[BEGIN DATA SHOWN]
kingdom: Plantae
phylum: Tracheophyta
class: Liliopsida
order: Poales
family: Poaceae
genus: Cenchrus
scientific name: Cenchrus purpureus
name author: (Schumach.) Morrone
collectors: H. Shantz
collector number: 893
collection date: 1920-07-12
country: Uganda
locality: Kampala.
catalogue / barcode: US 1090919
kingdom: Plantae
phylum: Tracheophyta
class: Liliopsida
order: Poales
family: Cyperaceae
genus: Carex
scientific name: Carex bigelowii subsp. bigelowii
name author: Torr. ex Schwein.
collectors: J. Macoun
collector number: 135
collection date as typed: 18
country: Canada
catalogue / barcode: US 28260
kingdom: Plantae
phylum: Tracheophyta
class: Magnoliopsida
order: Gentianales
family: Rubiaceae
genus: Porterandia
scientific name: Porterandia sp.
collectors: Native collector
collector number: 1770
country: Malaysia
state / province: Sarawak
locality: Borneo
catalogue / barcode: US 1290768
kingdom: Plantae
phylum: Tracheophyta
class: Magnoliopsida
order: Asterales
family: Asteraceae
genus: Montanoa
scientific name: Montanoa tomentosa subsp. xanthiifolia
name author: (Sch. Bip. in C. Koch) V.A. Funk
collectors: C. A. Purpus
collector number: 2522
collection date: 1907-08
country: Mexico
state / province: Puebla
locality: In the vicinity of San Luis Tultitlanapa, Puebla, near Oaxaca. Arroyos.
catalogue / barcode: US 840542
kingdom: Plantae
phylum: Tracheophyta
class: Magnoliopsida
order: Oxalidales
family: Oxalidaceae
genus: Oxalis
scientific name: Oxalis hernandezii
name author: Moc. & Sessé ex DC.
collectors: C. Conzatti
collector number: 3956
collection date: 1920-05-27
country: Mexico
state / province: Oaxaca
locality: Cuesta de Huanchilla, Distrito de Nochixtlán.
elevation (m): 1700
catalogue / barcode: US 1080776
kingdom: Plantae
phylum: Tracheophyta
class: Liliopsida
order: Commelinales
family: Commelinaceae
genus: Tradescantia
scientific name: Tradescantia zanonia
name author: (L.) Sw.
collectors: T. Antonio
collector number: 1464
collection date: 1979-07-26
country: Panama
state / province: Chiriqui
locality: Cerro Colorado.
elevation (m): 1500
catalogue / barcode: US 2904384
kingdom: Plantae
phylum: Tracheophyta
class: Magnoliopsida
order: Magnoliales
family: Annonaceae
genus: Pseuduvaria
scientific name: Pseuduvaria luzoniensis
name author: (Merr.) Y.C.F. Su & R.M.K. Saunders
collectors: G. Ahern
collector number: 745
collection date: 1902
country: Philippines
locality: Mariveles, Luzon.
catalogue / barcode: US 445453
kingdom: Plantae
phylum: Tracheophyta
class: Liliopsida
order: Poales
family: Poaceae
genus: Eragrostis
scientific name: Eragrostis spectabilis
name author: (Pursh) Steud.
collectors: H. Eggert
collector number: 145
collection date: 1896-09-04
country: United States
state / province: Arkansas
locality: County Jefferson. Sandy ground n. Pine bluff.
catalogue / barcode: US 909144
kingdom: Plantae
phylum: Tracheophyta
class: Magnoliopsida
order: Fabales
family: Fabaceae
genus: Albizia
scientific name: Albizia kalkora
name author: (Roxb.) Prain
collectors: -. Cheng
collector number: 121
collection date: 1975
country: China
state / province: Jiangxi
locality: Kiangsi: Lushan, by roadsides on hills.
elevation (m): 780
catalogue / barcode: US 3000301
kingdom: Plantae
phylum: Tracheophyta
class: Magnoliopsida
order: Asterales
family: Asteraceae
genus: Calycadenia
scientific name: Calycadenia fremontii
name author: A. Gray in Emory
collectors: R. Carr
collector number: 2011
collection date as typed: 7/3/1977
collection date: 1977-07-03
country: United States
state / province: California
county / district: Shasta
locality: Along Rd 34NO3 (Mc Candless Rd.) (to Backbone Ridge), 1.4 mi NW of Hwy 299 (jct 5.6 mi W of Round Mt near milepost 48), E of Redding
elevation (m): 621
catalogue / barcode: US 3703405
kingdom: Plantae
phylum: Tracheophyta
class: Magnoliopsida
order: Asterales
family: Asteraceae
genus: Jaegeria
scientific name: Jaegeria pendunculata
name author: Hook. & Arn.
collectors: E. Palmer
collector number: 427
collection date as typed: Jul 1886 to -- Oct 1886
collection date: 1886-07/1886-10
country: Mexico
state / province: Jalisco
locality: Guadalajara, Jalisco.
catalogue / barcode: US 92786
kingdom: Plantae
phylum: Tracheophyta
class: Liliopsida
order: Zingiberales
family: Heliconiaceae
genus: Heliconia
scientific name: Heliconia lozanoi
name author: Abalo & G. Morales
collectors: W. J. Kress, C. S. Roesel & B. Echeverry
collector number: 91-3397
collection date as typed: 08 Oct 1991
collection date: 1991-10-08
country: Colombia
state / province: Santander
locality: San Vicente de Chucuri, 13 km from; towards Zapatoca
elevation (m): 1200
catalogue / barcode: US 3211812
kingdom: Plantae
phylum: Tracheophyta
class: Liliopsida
[END DATA SHOWN]
*CHALLENGE:*
Rewrite the stretch of records that opens with the line containing "order: Zingiberales" and closes with the line containing "country: Colombia", putting "authority" in place of "name author" and leaving everything else as it is.

*WRITTEN REPLY:*
order: Zingiberales
family: Heliconiaceae
genus: Heliconia
scientific name: Heliconia lozanoi
authority: Abalo & G. Morales
collectors: W. J. Kress, C. S. Roesel & B. Echeverry
collector number: 91-3397
collection date as typed: 08 Oct 1991
collection date: 1991-10-08
country: Colombia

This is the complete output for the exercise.